À época, Braga Netto havia sido nomeado como chefe do Estado-Maior do Exército, cargo que ocupou até fevereiro de 2020, quando entrou para a reserva e se tornou ministro da Defesa de Bolsonaro.
O general Paulo Assis e o coronel Robson Queiroz Mota, também alvo da operação, passam a atuar como lobistas, negociando o fim do imbróglio para a contratação da empresa do coronel Guerra diretamente com Braga Netto.

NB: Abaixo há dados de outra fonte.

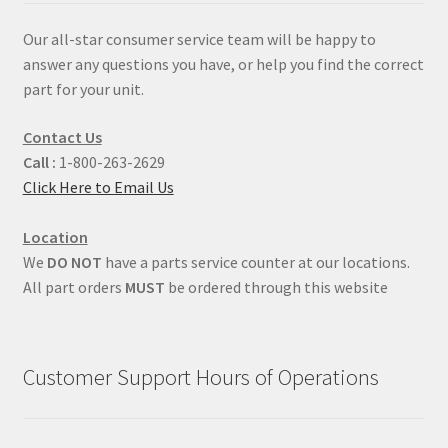
Our all-star consumer service team will be happy to
answer any questions you have, or help you find the correct
part for your unit.
Contact Us
Call :
1-800-263-2629
Click Here to Email Us
Location
We
DO NOT
have a parts service counter at our locations.
All part orders
MUST
be ordered through this website
Customer Support Hours of Operations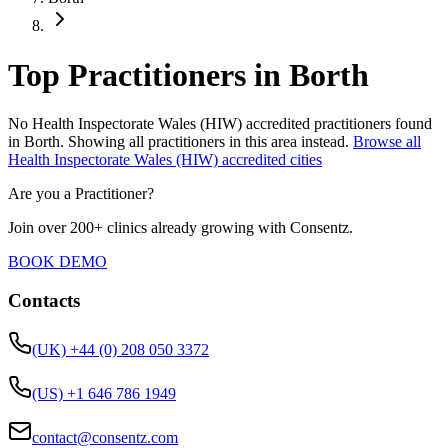
Top Practitioners in Borth
No
Health Inspectorate Wales (HIW)
accredited practitioners found
in
Borth
.
Showing all practitioners in this area instead.
Browse all
Health Inspectorate Wales (HIW)
accredited cities
Are you a Practitioner?
Join over 200+ clinics already growing with Consentz.
BOOK DEMO
Contacts
(UK) +44 (0) 208 050 3372
(US) +1 646 786 1949
contact@consentz.com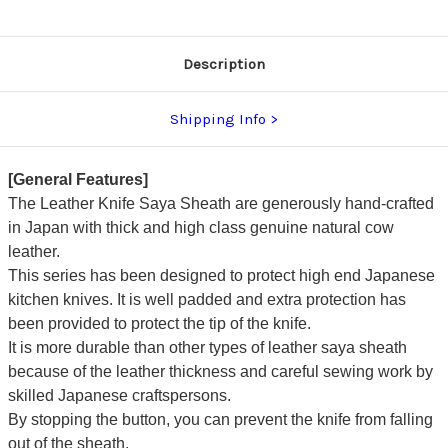
Description
Shipping Info
[General Features]
The Leather Knife Saya Sheath are generously hand-crafted
in Japan with thick and high class genuine natural cow
leather.
This series has been designed to protect high end Japanese
kitchen knives. It is well padded and extra protection has
been provided to protect the tip of the knife.
It is more durable than other types of leather saya sheath
because of the leather thickness and careful sewing work by
skilled Japanese craftspersons.
By stopping the button, you can prevent the knife from falling
out of the sheath.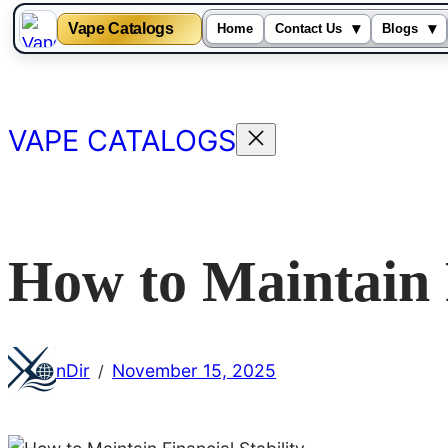
Vape Catalogs
▾
▾
Home
Contact Us
Blogs
Skip
to
content
VAPE CATALOGS
How to Maintain F
nDir
November 15, 2025
/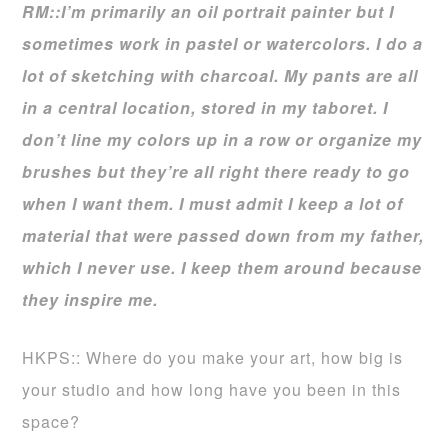
RM::I’m primarily an oil portrait painter but I
sometimes work in pastel or watercolors. I do a
lot of sketching with charcoal. My pants are all
in a central location, stored in my taboret. I
don’t line my colors up in a row or organize my
brushes but they’re all right there ready to go
when I want them. I must admit I keep a lot of
material that were passed down from my father,
which I never use. I keep them around because
they inspire me.
HKPS:: Where do you make your art, how big is
your studio and how long have you been in this
space?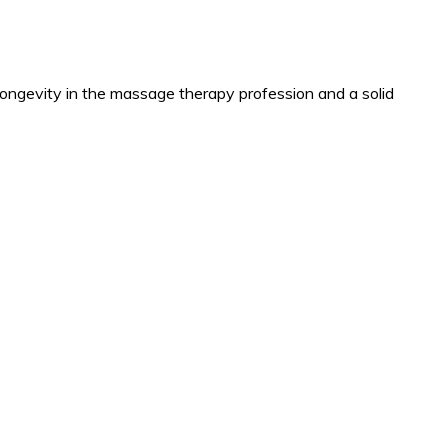
longevity in the massage therapy profession and a solid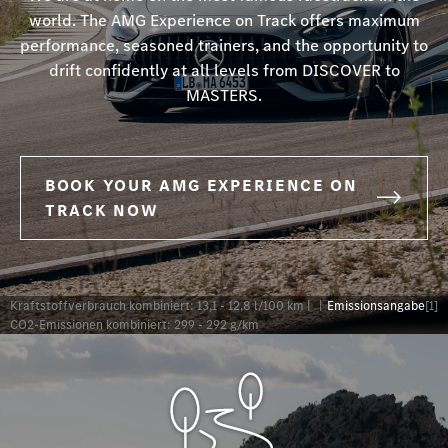
world. The AMG Experience on Track offers maximum
performance, seasoned trainers, and the opportunity to
drift confidently at all levels from DISCOVER to
MASTERS.
BOOK YOUR AMG EXPERIENCE ON
TRACK NOW
Kraftstoffverbrauch kombiniert: 13,1 - 12,8 l/100 km |
|
Emissionsangabe
[1]
CO2-Emissionen kombiniert: 299 - 292 g/km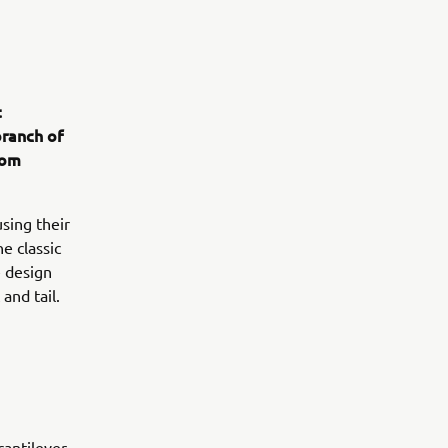
t
branch of
rom
sing their
e classic
e design
and tail.
antilever,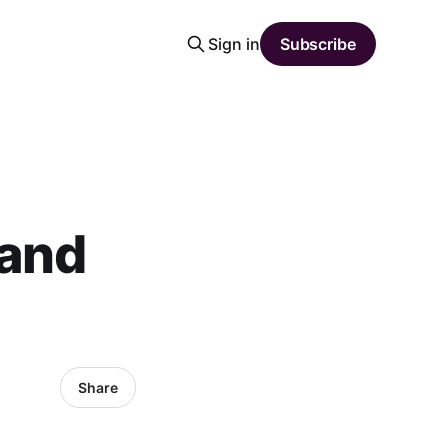
Sign in
Subscribe
 and
Share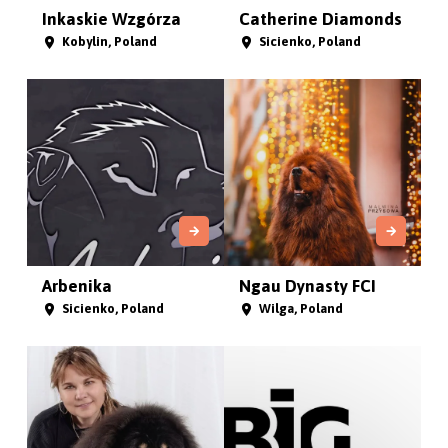
Inkaskie Wzgórza
Catherine Diamonds
Kobylin, Poland
Sicienko, Poland
Arbenika
Ngau Dynasty FCI
Sicienko, Poland
Wilga, Poland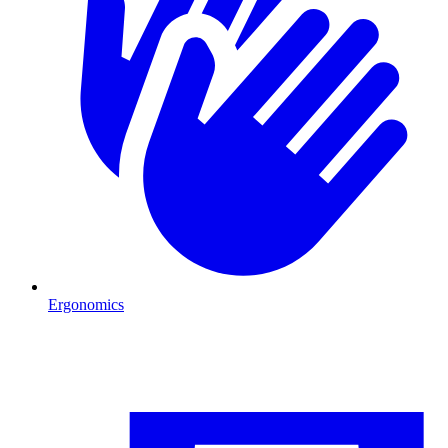
Ergonomics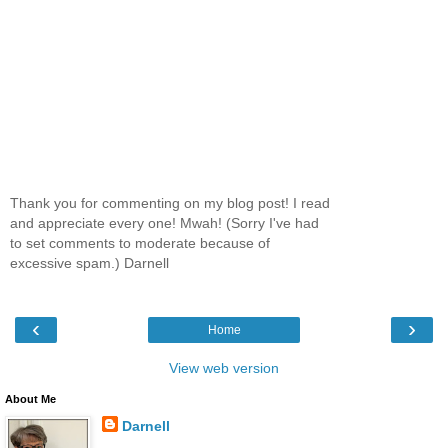
Thank you for commenting on my blog post! I read
and appreciate every one! Mwah! (Sorry I've had
to set comments to moderate because of
excessive spam.) Darnell
‹
›
Home
View web version
About Me
Darnell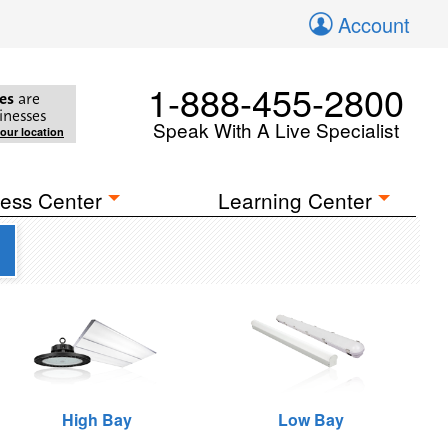
Account
1-888-455-2800
es
are
inesses
Speak With A Live Specialist
your location
ess Center
Learning Center
g
High Bay
Low Bay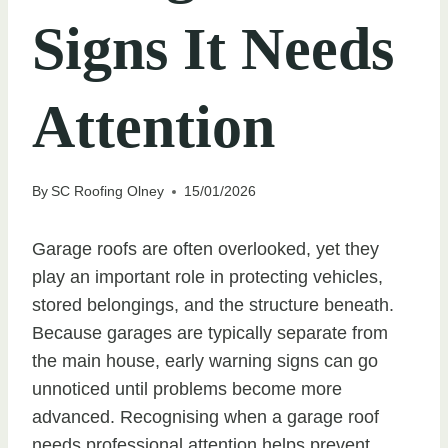
Signs It Needs
Attention
By
SC Roofing Olney
15/01/2026
Garage roofs are often overlooked, yet they
play an important role in protecting vehicles,
stored belongings, and the structure beneath.
Because garages are typically separate from
the main house, early warning signs can go
unnoticed until problems become more
advanced. Recognising when a garage roof
needs professional attention helps prevent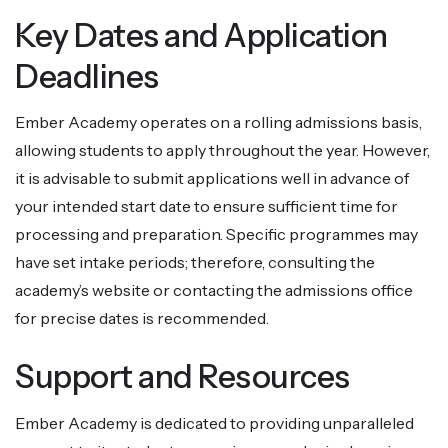
Key Dates and Application
Deadlines
Ember Academy operates on a rolling admissions basis,
allowing students to apply throughout the year. However,
it is advisable to submit applications well in advance of
your intended start date to ensure sufficient time for
processing and preparation. Specific programmes may
have set intake periods; therefore, consulting the
academy’s website or contacting the admissions office
for precise dates is recommended.
Support and Resources
Ember Academy is dedicated to providing unparalleled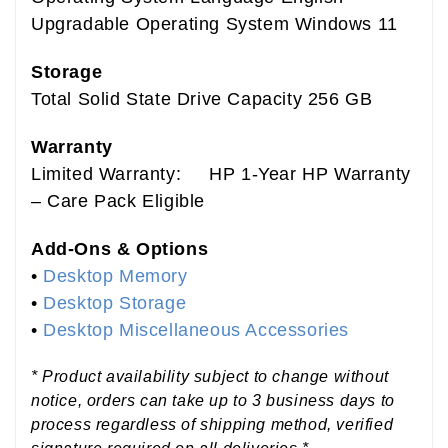
Upgradable Operating System Windows 11
Storage
Total Solid State Drive Capacity 256 GB
Warranty
Limited Warranty: HP 1-Year HP Warranty
– Care Pack Eligible
Add-Ons & Options
•
Desktop Memory
•
Desktop Storage
•
Desktop Miscellaneous Accessories
* Product availability subject to change without
notice, orders can take up to 3 business days to
process regardless of shipping method, verified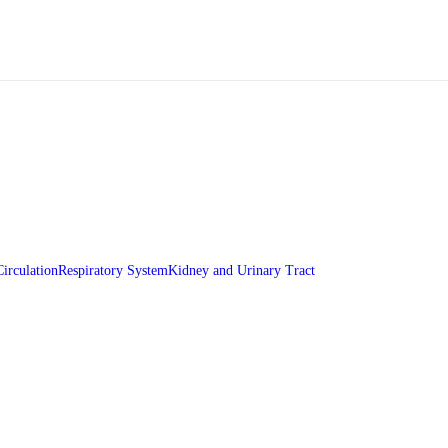
Circulation
Respiratory System
Kidney and Urinary Tract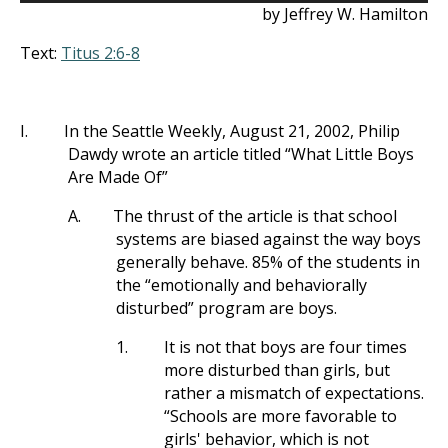
by Jeffrey W. Hamilton
Text:
Titus 2:6-8
I.
In the Seattle Weekly, August 21, 2002, Philip
Dawdy wrote an article titled “What Little Boys
Are Made Of”
A.
The thrust of the article is that school
systems are biased against the way boys
generally behave. 85% of the students in
the “emotionally and behaviorally
disturbed” program are boys.
1.
It is not that boys are four times
more disturbed than girls, but
rather a mismatch of expectations.
“Schools are more favorable to
girls' behavior, which is not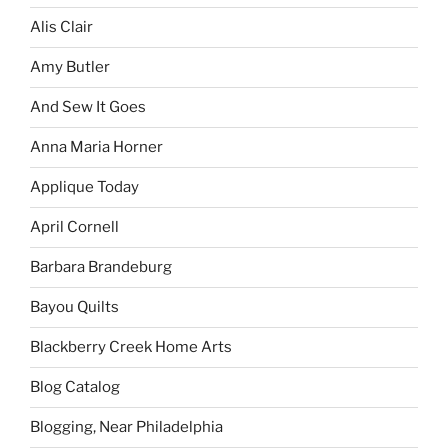
Alis Clair
Amy Butler
And Sew It Goes
Anna Maria Horner
Applique Today
April Cornell
Barbara Brandeburg
Bayou Quilts
Blackberry Creek Home Arts
Blog Catalog
Blogging, Near Philadelphia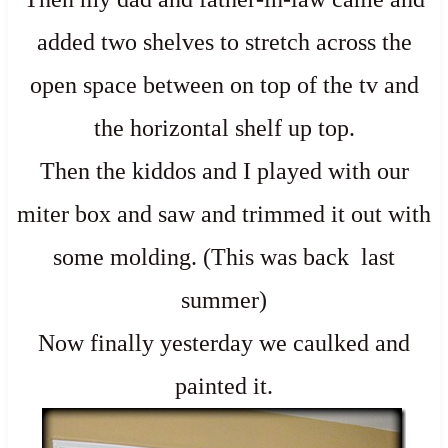
added two shelves to stretch across the
open space between on top of the tv and
the horizontal shelf up top.
Then the kiddos and I played with our
miter box and saw and trimmed it out with
some molding. (This was back last
summer)
Now finally yesterday we caulked and
painted it.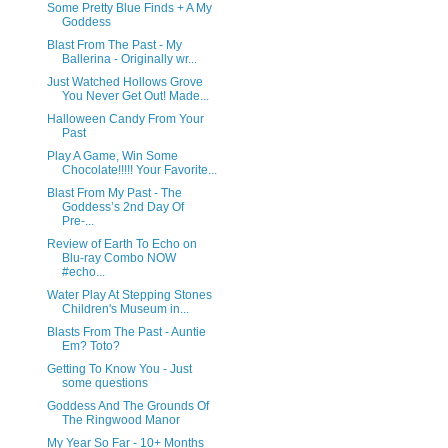
Some Pretty Blue Finds + A My
Goddess
Blast From The Past - My
Ballerina - Originally wr...
Just Watched Hollows Grove
You Never Get Out! Made...
Halloween Candy From Your
Past
Play A Game, Win Some
Chocolate!!!!! Your Favorite...
Blast From My Past - The
Goddess’s 2nd Day Of
Pre-...
Review of Earth To Echo on
Blu-ray Combo NOW
#echo...
Water Play At Stepping Stones
Children's Museum in...
Blasts From The Past - Auntie
Em? Toto?
Getting To Know You - Just
some questions
Goddess And The Grounds Of
The Ringwood Manor
My Year So Far - 10+ Months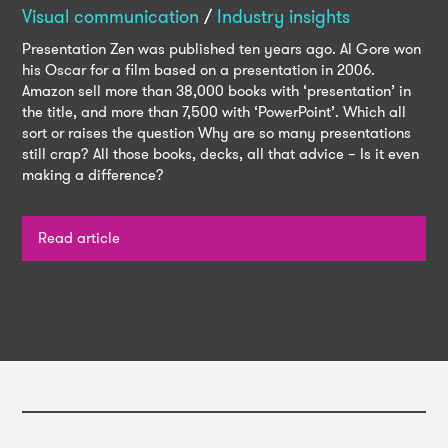
Visual communication
/
Industry insights
Presentation Zen was published ten years ago. Al Gore won
his Oscar for a film based on a presentation in 2006.
Amazon sell more than 38,000 books with ‘presentation’ in
the title, and more than 7,500 with ‘PowerPoint’. Which all
sort or raises the question Why are so many presentations
still crap? All those books, decks, all that advice – Is it even
making a difference?
Read article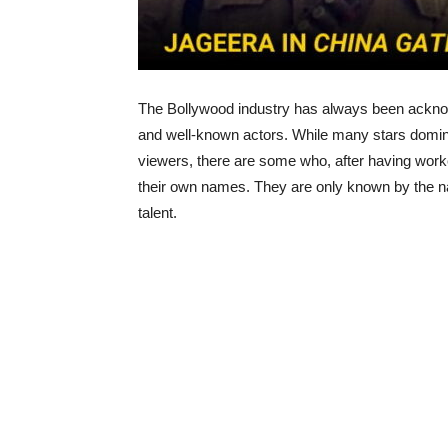
The Bollywood industry has always been acknow
and well-known actors. While many stars domin
viewers, there are some who, after having worke
their own names. They are only known by the n
talent.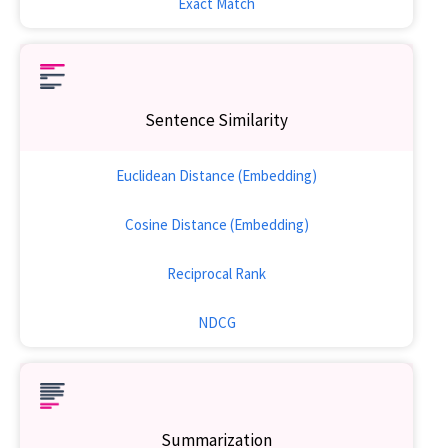
Exact Match
Sentence Similarity
Euclidean Distance (Embedding)
Cosine Distance (Embedding)
Reciprocal Rank
NDCG
Summarization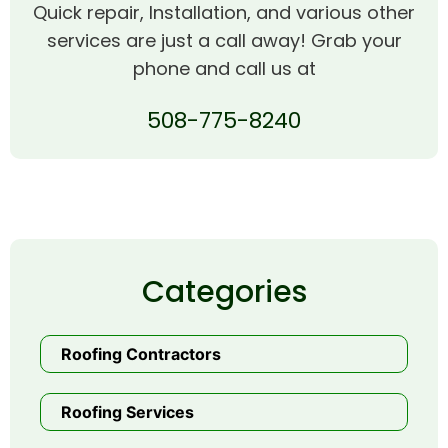
Quick repair, Installation, and various other
services are just a call away! Grab your
phone and call us at
508-775-8240
Categories
Roofing Contractors
Roofing Services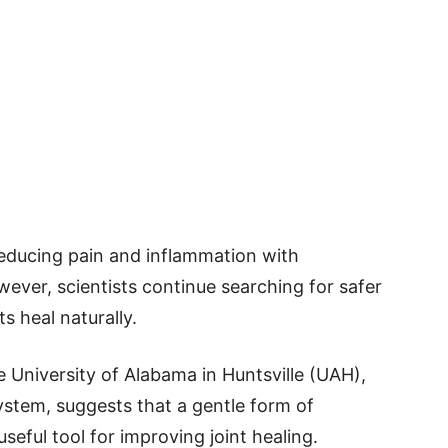
educing pain and inflammation with
wever, scientists continue searching for safer
s heal naturally.
 University of Alabama in Huntsville (UAH),
ystem, suggests that a gentle form of
eful tool for improving joint healing.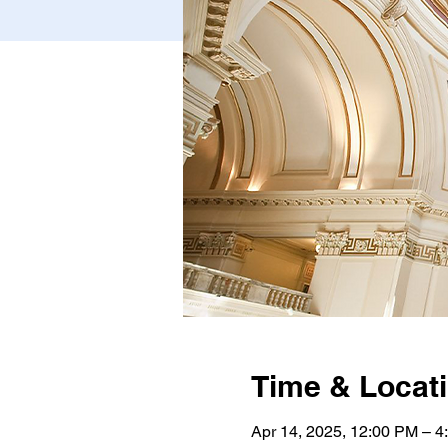
Time & Locat
Apr 14, 2025, 12:00 PM – 4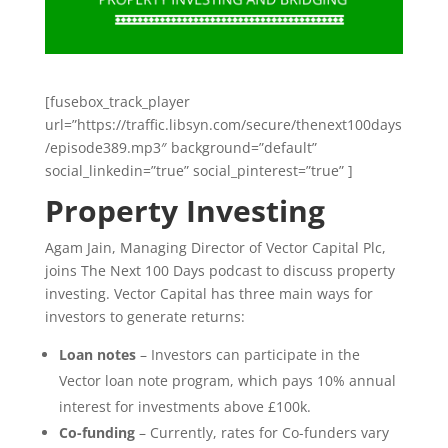
[fusebox_track_player
url=”https://traffic.libsyn.com/secure/thenext100days
/episode389.mp3″ background=”default”
social_linkedin=”true” social_pinterest=”true” ]
Property Investing
Agam Jain, Managing Director of Vector Capital Plc,
joins The Next 100 Days podcast to discuss property
investing. Vector Capital has three main ways for
investors to generate returns:
Loan notes
– Investors can participate in the
Vector loan note program, which pays 10% annual
interest for investments above £100k.
Co-funding
– Currently, rates for Co-funders vary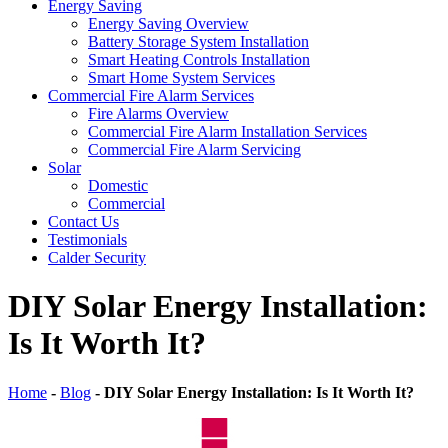
Energy Saving
Energy Saving Overview
Battery Storage System Installation
Smart Heating Controls Installation
Smart Home System Services
Commercial Fire Alarm Services
Fire Alarms Overview
Commercial Fire Alarm Installation Services
Commercial Fire Alarm Servicing
Solar
Domestic
Commercial
Contact Us
Testimonials
Calder Security
DIY Solar Energy Installation:
Is It Worth It?
Home
-
Blog
-
DIY Solar Energy Installation: Is It Worth It?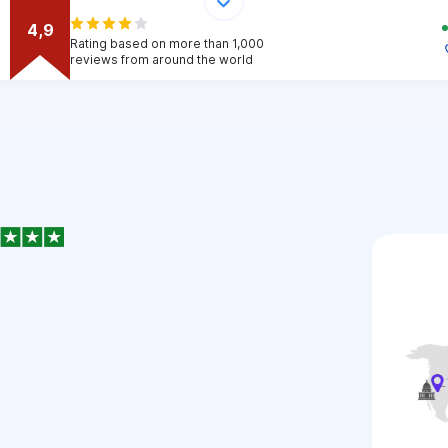
4,9
Rating based on more than 1,000
reviews from around the world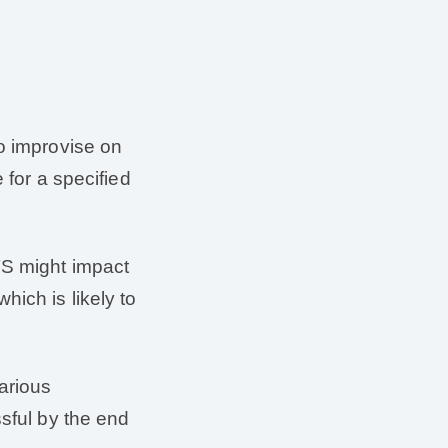
to improvise on
 for a specified
TS might impact
ich is likely to
various
ssful by the end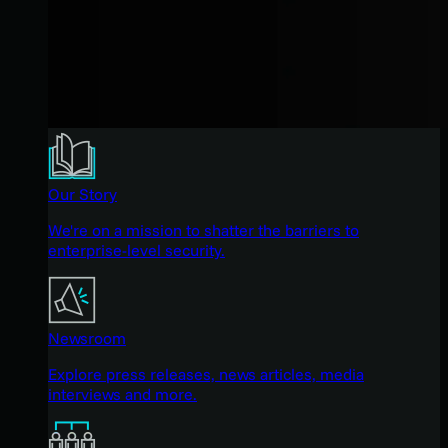
Our Story
We're on a mission to shatter the barriers to
enterprise-level security.
Newsroom
Explore press releases, news articles, media
interviews and more.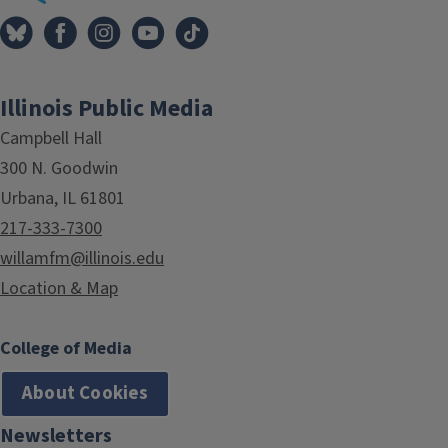
Illinois Public Media
Campbell Hall
300 N. Goodwin
Urbana, IL 61801
217-333-7300
willamfm@illinois.edu
Location & Map
College of Media
About Cookies
Newsletters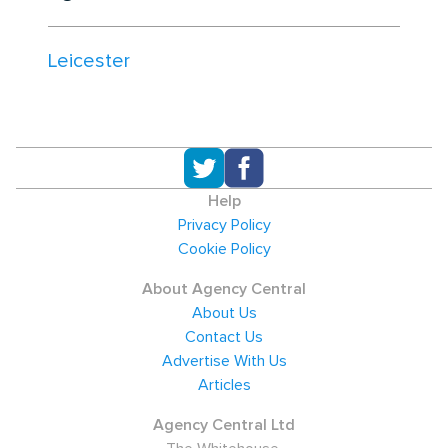
Leicester
Help
Privacy Policy
Cookie Policy
About Agency Central
About Us
Contact Us
Advertise With Us
Articles
Agency Central Ltd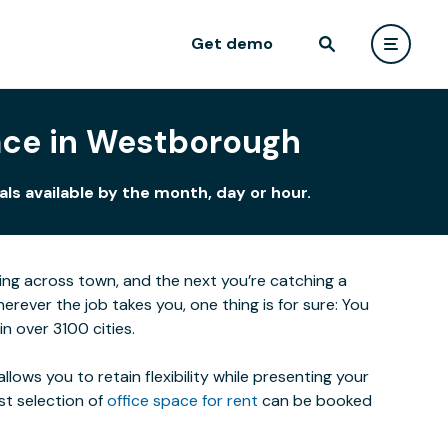
Get demo
eace in Westborough
ls available by the month, day or hour.
eting across town, and the next you’re catching a
ever the job takes you, one thing is for sure: You
n over 3100 cities.
lows you to retain flexibility while presenting your
st selection of
office space for rent
can be booked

Em mensagem a Guerra, Assis afirma que falou diretamente com o parecerista, Jorge Menezes, que havia marcado uma reunião com o então ministro da Casa Civil, Onyx Lorenzoni, e indagando se havia necessidade de falar diretamente com Bolsonaro ou Mourão.
“Gláucio, manda ele já falar com o Onyx e aí o Onyx fala com o Procurador o chefe lá da subsecretaria, aí porque, mas não fala que foi o General Paulo Assis, fala que foi pedido do Senador, que o Paulo Assis falou para o parecerista, pro Jorge Menezes, Eu preciso falar com o Mourão ou com o Bolsonaro sobre isso, eu vou falar com o Onyx. Ele não, não General, espera até sexta e graças a Deus o senhor veio aqui, que eu estava inclinado em dar um parecer negativo. Palavras do General pra mim e obviamente ele não vai mentir, ele esteve lá. Agora se vier uma outra pressão, não do General, entendeu? Ficaria Ideal”, diz o general Paulo Assis.
Já em dezembro de 2019, Assis relata que “almocei também com o Gen Braga Netto, que me prometeu interferir a nosso favor”.
O envolvimento direto de Braga Netto nos negócios da família Guerra é revelado também em mensagem de Paulo Assis, encaminhada por e-mail por Glauco ao parecerista Jorge Menezes e o coronel Queiroz.
No texto, ele relata que esteve “num almoço na sexta-feira passada com o general Braga Netto e comentei sobre a liberação dos coletes de proteção balística para a polícia do Rio em estudo nessa Casa Civil da PR”
“Ele me disse que iria dar uma ‘força’ junto ao senhor para atender ao que pleiteamos”, diz o texto enviado em 15 de dezembro de 2019.